1. Bring your host something.
Ideally something your city/town is known for. Coming from New York? Bring Ess-a bagels. Seattle? Zoka's Sumatra Harimau Tiger coffee. If you visit me from Saint Louis, I want some toasted ravioli from Charlie Gitto’s. I don’t care if it makes your luggage smell like an Italian diner, pack it in Tupperware, because I still want it.
2. Schedule like you’re Anna Wintour’s P.A.
Lots of people think vacations mean a complete break from all the planning that goes on during the rest of their lives. And if you stay at a hotel, then yep, it’s the break you deserve! Go ahead and sleep until noon, think about waking up, then sleep for another hour.
But if you’re staying with a friend, this is off the agenda, unless you actually schedule it into the agenda. Hosts have jobs and outside commitments and reasons they might like to use their living room couch. So if you’re not going to pay for a hotel, schedule things ahead of time so your host knows how to work her regular life around her hosting life. If you want to spend the day on the couch watching TV, then let her know that’s your plan. She can then decide to use that day to catch up on her [whatever] and everyone can be happy.
Here’s the tricky part: You have to actually stick to the schedule. Just because you have the capacity to send a text message doesn’t mean you can send one at 2:50 that says, “Hey, I know we planned to go to the museum at 3, but I just started lunch. OK?”
Nope, not OK. You planned for 3, and your host probably scheduled her work around that. She might even have told other people to meet at 3. You should to be ready to go at 3. This is another one of those lessons that applies far beyond the guest-host relationship. Maybe just try to never do this to anyone ever, via any means of communication.
3. Give your host some space.
This applies to both physical and mental space. Keep your things contained, if possible. Don’t start strewing bits of clothing around your host’s bedroom. Perfect your strewing technique on a different sort of overnight visit.
Give your host some mental space by keeping yourself occupied for at least two hours each day. Hosting is exhausting, so acknowledge this by making yourself scarce. There are so many great things to do in whatever city you’re in! Go for a walk and take in the sights. That café down the street is famous for its croissants; you should definitely go eat them.
4. Respect your host’s relationships with other people.
You know who else lives in the city where you’re going? Dave! Oh man, it would be so great to get together with Dave. You’ll probably call him and tell him that he should get a drink with you and your host on Thursday. I hope that before you do this, you check with your host and make sure she didn’t drunkenly hook up with him last Memorial Day, have it go really badly, and then have to change her running route so she wouldn’t pass his house anymore.
5. Buy dinner.
If you’re going to skip the other items on this list, at least do this one. This is the easiest step and the one you’ll get the most credit for. Buy dinner. Buy it more than once. In-n-Out doesn’t count, and neither does a coffee run.
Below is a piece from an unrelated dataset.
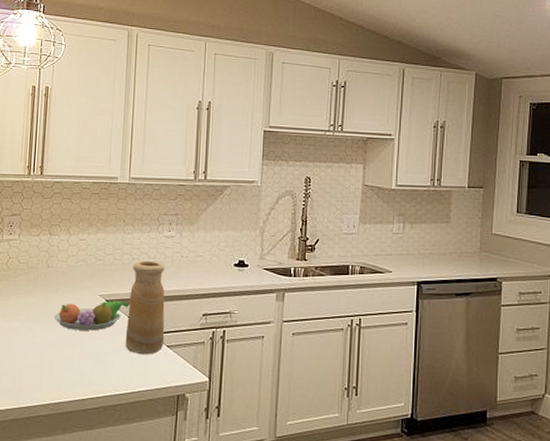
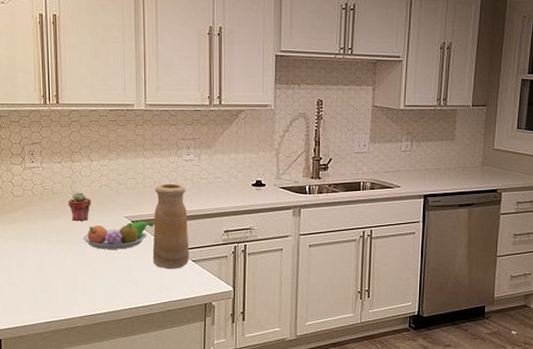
potted succulent: none [42,267,66,298] -> present [68,192,91,221]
Maybe, like me, you’re a grad student with no income. While this is a great excuse for lots of things — homemade Christmas gifts, not attending your cousin’s third wedding, perpetual adolescence — it isn’t an excuse here. If you can afford the trip, you can afford to buy dinner. And if you don't want to shell out for a restaurant, you can just as easily buy ingredients to make a delicious meal for your host at home. (Note: This is not the same as making a meal with ingredients she has already bought. Also, clean up afterward.)
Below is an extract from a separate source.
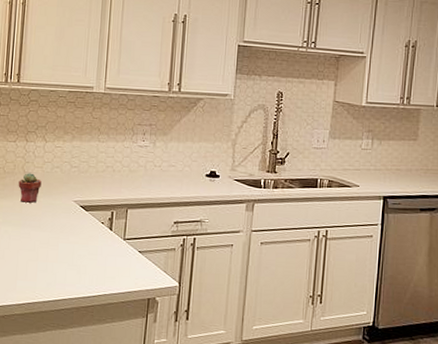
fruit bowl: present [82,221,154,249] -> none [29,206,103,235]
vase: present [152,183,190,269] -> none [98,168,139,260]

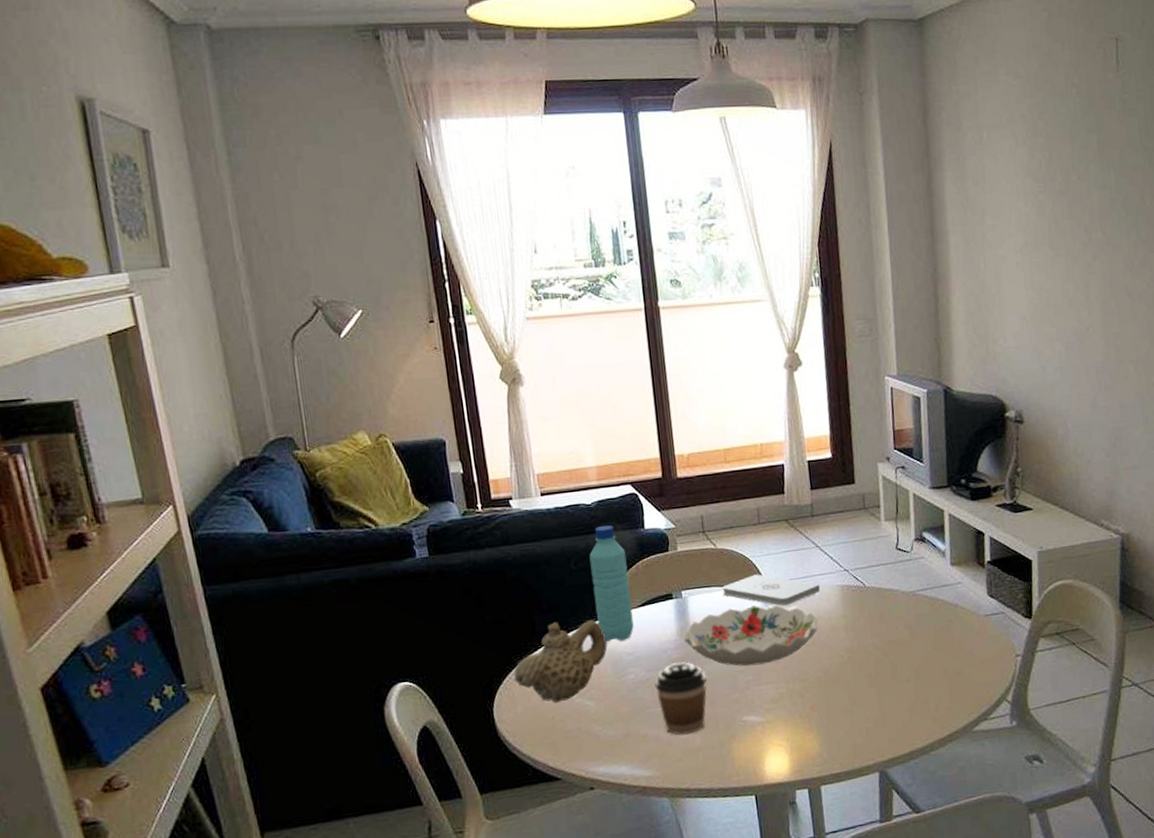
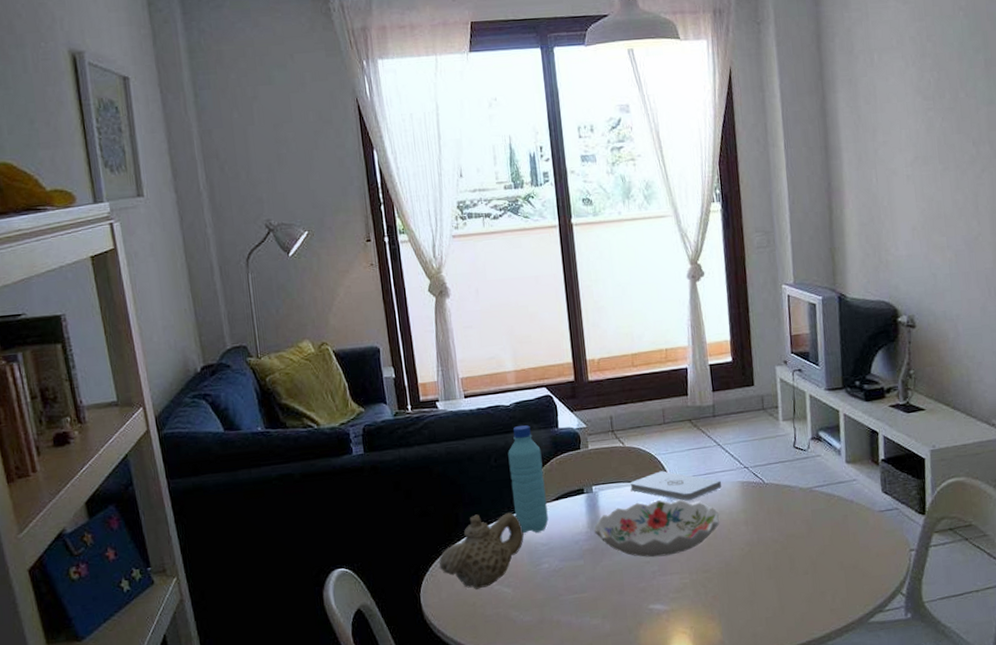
coffee cup: present [653,661,708,735] -> none [566,552,616,622]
Generally, the cost of the meal should be proportional to the number of nights you’re staying, the amount of inconvenience you’ve put your host through, and your income level. A three-night stay should be, minimum, a $15 entree + drinks. Hopefully, things will go so swimmingly that the next time your friend visits you, she’ll spring for dinner at Melisse.
6. Don't overstay.
Ben Franklin said that "fish and visitors smell in three days," and modern technology has solved only one of these problems.
Liz Levin's cotillion training taught her a great trick for remembering which side your bread plate goes on but not much else. She's currently a law student in Los Angeles, and alhough she loves her house guests, she just needs to put in a few more hours at the library, then promises she'll be free to hang out.